(Records from a data source)
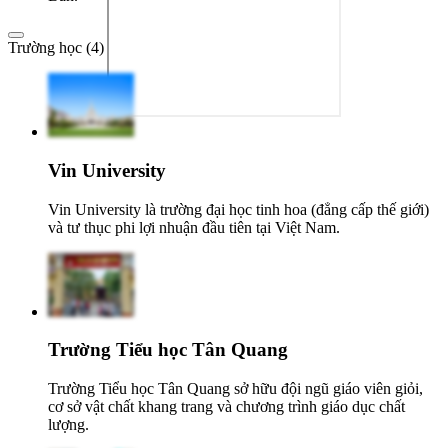
Trường học (4)
Vin University
Vin University là trường đại học tinh hoa (đẳng cấp thế giới)
và tư thục phi lợi nhuận đầu tiên tại Việt Nam.
Trường Tiểu học Tân Quang
Trường Tiểu học Tân Quang sở hữu đội ngũ giáo viên giỏi,
cơ sở vật chất khang trang và chương trình giáo dục chất
lượng.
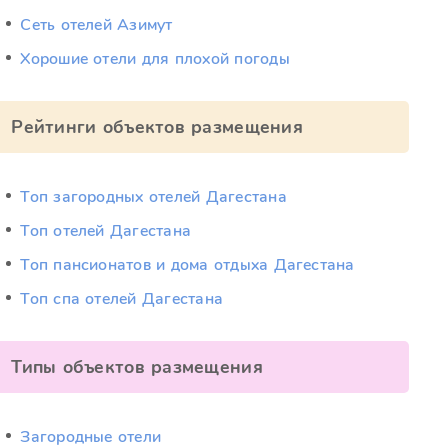
Сеть отелей Азимут
Хорошие отели для плохой погоды
Рейтинги объектов размещения
Топ загородных отелей Дагестана
Топ отелей Дагестана
Топ пансионатов и дома отдыха Дагестана
Топ спа отелей Дагестана
Типы объектов размещения
Загородные отели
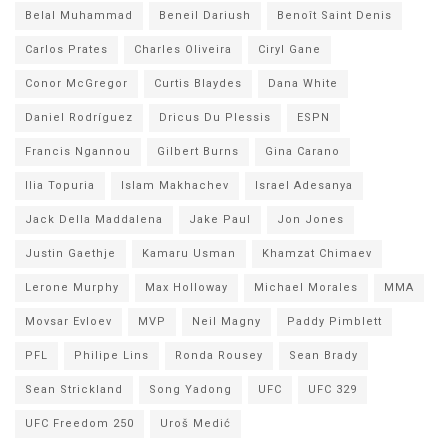
Belal Muhammad
Beneil Dariush
Benoît Saint Denis
Carlos Prates
Charles Oliveira
Ciryl Gane
Conor McGregor
Curtis Blaydes
Dana White
Daniel Rodríguez
Dricus Du Plessis
ESPN
Francis Ngannou
Gilbert Burns
Gina Carano
Ilia Topuria
Islam Makhachev
Israel Adesanya
Jack Della Maddalena
Jake Paul
Jon Jones
Justin Gaethje
Kamaru Usman
Khamzat Chimaev
Lerone Murphy
Max Holloway
Michael Morales
MMA
Movsar Evloev
MVP
Neil Magny
Paddy Pimblett
PFL
Philipe Lins
Ronda Rousey
Sean Brady
Sean Strickland
Song Yadong
UFC
UFC 329
UFC Freedom 250
Uroš Medić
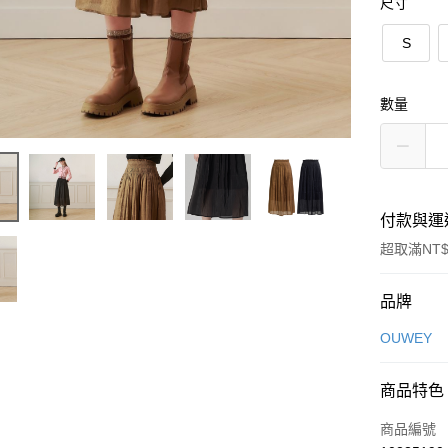
尺寸
S
數量
付款與運
超取滿NT$
付款方式
品牌
信用卡一
OUWEY
信用卡分
商品特色
3 期 
商品編號
合作金
超商取貨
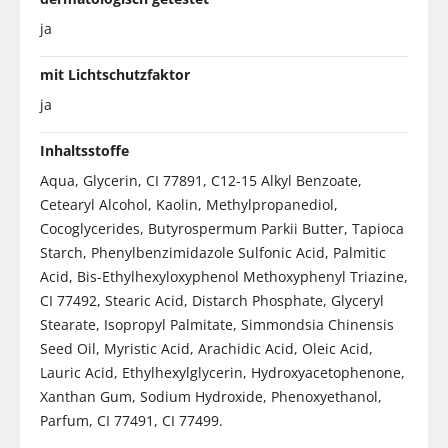
ja
mit Lichtschutzfaktor
ja
Inhaltsstoffe
Aqua, Glycerin, CI 77891, C12-15 Alkyl Benzoate,
Cetearyl Alcohol, Kaolin, Methylpropanediol,
Cocoglycerides, Butyrospermum Parkii Butter, Tapioca
Starch, Phenylbenzimidazole Sulfonic Acid, Palmitic
Acid, Bis-Ethylhexyloxyphenol Methoxyphenyl Triazine,
CI 77492, Stearic Acid, Distarch Phosphate, Glyceryl
Stearate, Isopropyl Palmitate, Simmondsia Chinensis
Seed Oil, Myristic Acid, Arachidic Acid, Oleic Acid,
Lauric Acid, Ethylhexylglycerin, Hydroxyacetophenone,
Xanthan Gum, Sodium Hydroxide, Phenoxyethanol,
Parfum, CI 77491, CI 77499.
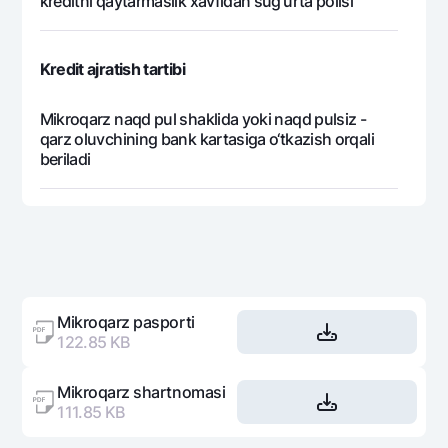
kreditni qaytarmaslik xavfidan sug‘urta polisi
Kredit ajratish tartibi
Mikroqarz naqd pul shaklida yoki naqd pulsiz -
qarz oluvchining bank kartasiga o‘tkazish orqali
beriladi
Mikroqarz pasporti
122.85 KB
Mikroqarz shartnomasi
111.85 KB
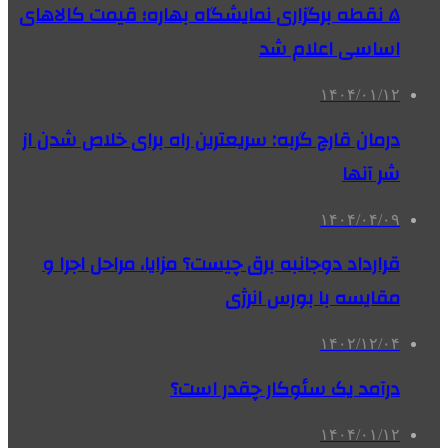
۵ نقطه برگزاری نمایشگاه بهاره؛ قیمت کالاهای
اساسی اعلام شد
۱۴۰۴/۰۱/۱۲
درمان قارچ گربه: سریعترین راه برای خلاص شدن از
شر آنها
۱۴۰۴/۰۴/۰۹
قرارداد دوجانبه برق چیست؟ مزایا، مراحل اجرا و
مقایسه با بورس انرژی
۱۴۰۲/۱۲/۰۴
درآمد یک سئوکار چقدر است؟
۱۴۰۴/۰۱/۱۲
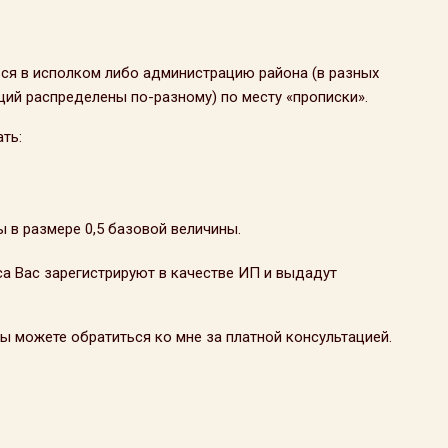
ся в исполком либо администрацию района (в разных
ий распределены по-разному) по месту «прописки».
ть:
 в размере 0,5 базовой величины.
са Вас зарегистрируют в качестве ИП и выдадут
 можете обратиться ко мне за платной консультацией.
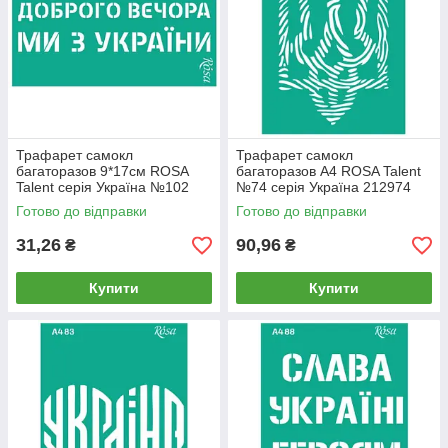
Трафарет самокл
Трафарет самокл
багаторазов 9*17см ROSA
багаторазов А4 ROSA Talent
Talent серія Україна №102
№74 серія Україна 212974
36255102
Готово до відправки
Готово до відправки
31,26
90,96
₴
₴
Купити
Купити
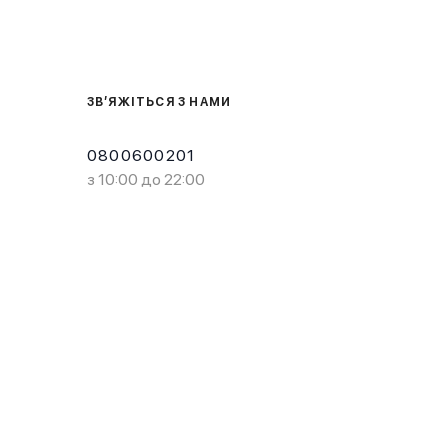
ЗВ’ЯЖІТЬСЯ З НАМИ
0800600201
з 10:00 до 22:00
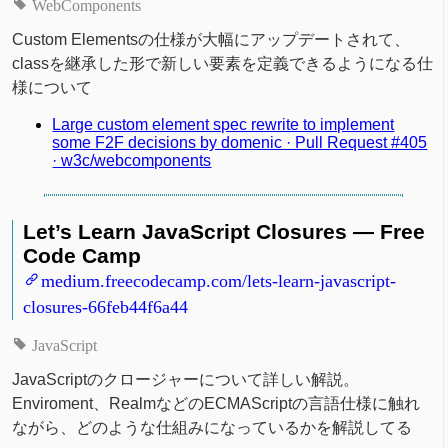
WebComponents
Custom Elementsの仕様が大幅にアップデートされて、
classを継承した形で新しい要素を定義できるようになる仕
様について
Large custom element spec rewrite to implement
some F2F decisions by domenic · Pull Request #405
· w3c/webcomponents
Let’s Learn JavaScript Closures — Free
Code Camp
medium.freecodecamp.com/lets-learn-javascript-
closures-66feb44f6a44
JavaScript
JavaScriptのクロージャーについて詳しい解説。
Enviroment、RealmなどのECMAScriptの言語仕様に触れ
ながら、どのような仕組みになっているかを解説してる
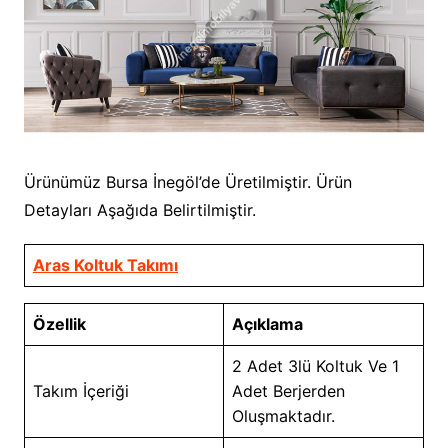
Ürünümüz Bursa İnegöl’de Üretilmiştir. Ürün
Detayları Aşağıda Belirtilmiştir.
Aras Koltuk Takımı
Özellik
Açıklama
2 Adet 3lü Koltuk Ve 1
Takım İçeriği
Adet Berjerden
Oluşmaktadır.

#### [Directions for this task]
Recast the lines of the material starting at "Сеть отелей Азимут" and ending at "Загородные отели", both included, as a JSON list of strings with one string per line and no blank lines.

#### [Your solution]
[
  "Сеть отелей Азимут",
  "Хорошие отели для плохой погоды",
  "Рейтинги объектов размещения",
  "Топ загородных отелей Дагестана",
  "Топ отелей Дагестана",
  "Топ пансионатов и дома отдыха Дагестана",
  "Топ спа отелей Дагестана",
  "Типы объектов размещения",
  "Загородные отели"
]